== Written task 1 ==
Extract every line of the listing that contains the string "series".

== Document segment ==
When did you start doing comedy?

MM: When I was little, whenever I was in a school play or an acting class, I was always cast in the comic roles. It usually meant that I had a smaller part than I felt I deserved, which upset me, but I always got the laughs, and I loved that.

AP: As is the case, I think, with most people who are involved in comedy, it starts as something like a coping mechanism. I’ve always been shy and as I got older I came to rely on goofiness to mask my discomfort around people. When I left for college I remember making a conscious decision to take risks socially more than I had before, to force myself to be more extroverted. It made the transition much easier. When I got to Vassar my student fellow (Brian Stampnitsky ’96) was just starting Happily Ever Laughter with a few friends and he encouraged me to audition. The audition itself was just awful. I just stunk. But for whatever reason, they took me. That was in October of my freshman year. It went on to be my primary extracurricular activity at Vassar and to really define my time there. Gradually I’ve learned to turn the goofiness on and off, so it’s no longer so much of a crutch for me socially, which is a blessing.

 

What is it that attracts you to the art of comedy?

MM: First of all, making people laugh is just plain fun. That’s the main thing. I’ve done a decent amount of straight theater, and I enjoy it, but with comedy, the reaction to your performance is immediate and tangible. If the audience isn’t laughing at certain things, you know you’re in trouble, and so you have to try to make it work right then and there, which is intense. You modify your performance to suit the audience’s needs. In comedy, you’re creating a world onstage and inviting the audience to participate. In straight theater, you create a world onstage and just allow the audience to watch. Both are a challenge. With comedy, the "third wall" (the mental division between the audience and the world onstage) begins to crumble. There is a very powerful connection between you and the people in that dark room. When a show is going well, you are completely feeding off of all of this energy – energy from your fellow actors, and energy from the audience. You build something together, which is awesome. And the joy of making people laugh is, for me, unmatchable.

AP: I guess I think that the human sense of humor is sort of an inborn reminder of how small and insignificant we are. It’s like a built-in gauge of humility. And yet because we don’t really know what laughter is or how it operates, it’s also proof that we’re these miraculous, mysterious beings. As much as I love it, though, I struggle with comedy. It’s an inherently critical way of seeing the world, and because of that it can be cynical, petty, destructive. At its worst I think it acts as sort of a defense mechanism, protecting the small, cowardly parts of us. Don’t get me wrong, people need defenses. I need them. But cynicism doesn’t offer alternatives or any kind of hope. I think the best stuff reveals vulnerability—either in the comic or in whatever he or she is making fun of. My favorite jokes uncover the lies that we tell ourselves and others, and that society as a whole perpetuates. I think that’s part of what was so exciting about The Kings of Comedy, and I think it’s part of what’s great about a lot of women comedians—Carol Burnett, Gracie Allen, Lily Tomlin, Moms Mabely. A joke can be this beautiful affirmation of what’s true. That’s what I’d like to be able to do.

 

What does the slogan "Funny can mean different things to different people" mean and how is that interpreted in KML’s comedy?

MM: The world does not share a common sense of humor. In Killing My Lobster, we perform the things that make us laugh as a group. But even within that group, there are varied senses of humor. We just try to offer a lot of different things for the audience to watch. At Vassar, a lot of the comedy was very dark and edgy. Our stuff has a goofier feel to it, and I personally have more fun performing goofy stuff. And as it turns out, other people seem to think that our stuff is funny, too. Which is nice.

== Material supplied ==
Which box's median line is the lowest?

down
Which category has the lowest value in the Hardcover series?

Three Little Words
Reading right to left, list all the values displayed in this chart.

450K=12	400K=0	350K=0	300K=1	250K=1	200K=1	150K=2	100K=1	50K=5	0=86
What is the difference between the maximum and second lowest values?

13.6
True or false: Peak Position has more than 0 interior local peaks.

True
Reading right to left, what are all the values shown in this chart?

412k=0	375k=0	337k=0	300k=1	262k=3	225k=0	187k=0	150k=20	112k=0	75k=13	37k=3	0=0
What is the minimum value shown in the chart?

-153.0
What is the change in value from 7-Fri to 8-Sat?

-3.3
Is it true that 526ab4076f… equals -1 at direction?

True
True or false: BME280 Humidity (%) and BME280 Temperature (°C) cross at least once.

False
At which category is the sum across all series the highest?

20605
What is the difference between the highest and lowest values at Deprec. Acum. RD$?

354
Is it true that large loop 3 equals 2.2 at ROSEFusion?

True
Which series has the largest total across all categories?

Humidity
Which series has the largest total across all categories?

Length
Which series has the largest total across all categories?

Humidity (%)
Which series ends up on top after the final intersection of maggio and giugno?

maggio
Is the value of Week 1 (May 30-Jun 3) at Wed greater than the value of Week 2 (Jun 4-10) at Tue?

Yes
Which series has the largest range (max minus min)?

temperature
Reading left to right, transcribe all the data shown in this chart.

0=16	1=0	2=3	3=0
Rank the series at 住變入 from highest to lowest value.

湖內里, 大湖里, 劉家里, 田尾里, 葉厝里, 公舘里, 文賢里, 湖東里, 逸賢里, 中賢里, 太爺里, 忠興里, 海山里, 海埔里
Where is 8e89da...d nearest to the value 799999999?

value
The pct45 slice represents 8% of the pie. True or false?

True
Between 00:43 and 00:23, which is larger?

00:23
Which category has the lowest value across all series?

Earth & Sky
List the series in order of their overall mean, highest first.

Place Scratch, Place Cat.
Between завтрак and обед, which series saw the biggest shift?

== Written task 2 ==
From the comedy interview, retype the passage that opens with the words "MM: When I was" and closes with "I loved that.".

== Answer space 1 ==
Which category has the lowest value in the Hardcover series?
At which category is the sum across all series the highest?
Which series has the largest total across all categories?
Which series has the largest total across all categories?
Which series has the largest total across all categories?
Which series ends up on top after the final intersection of maggio and giugno?
Which series has the largest range (max minus min)?
Rank the series at 住變入 from highest to lowest value.
Which category has the lowest value across all series?
List the series in order of their overall mean, highest first.
Between завтрак and обед, which series saw the biggest shift?

== Answer space 2 ==
MM: When I was little, whenever I was in a school play or an acting class, I was always cast in the comic roles. It usually meant that I had a smaller part than I felt I deserved, which upset me, but I always got the laughs, and I loved that.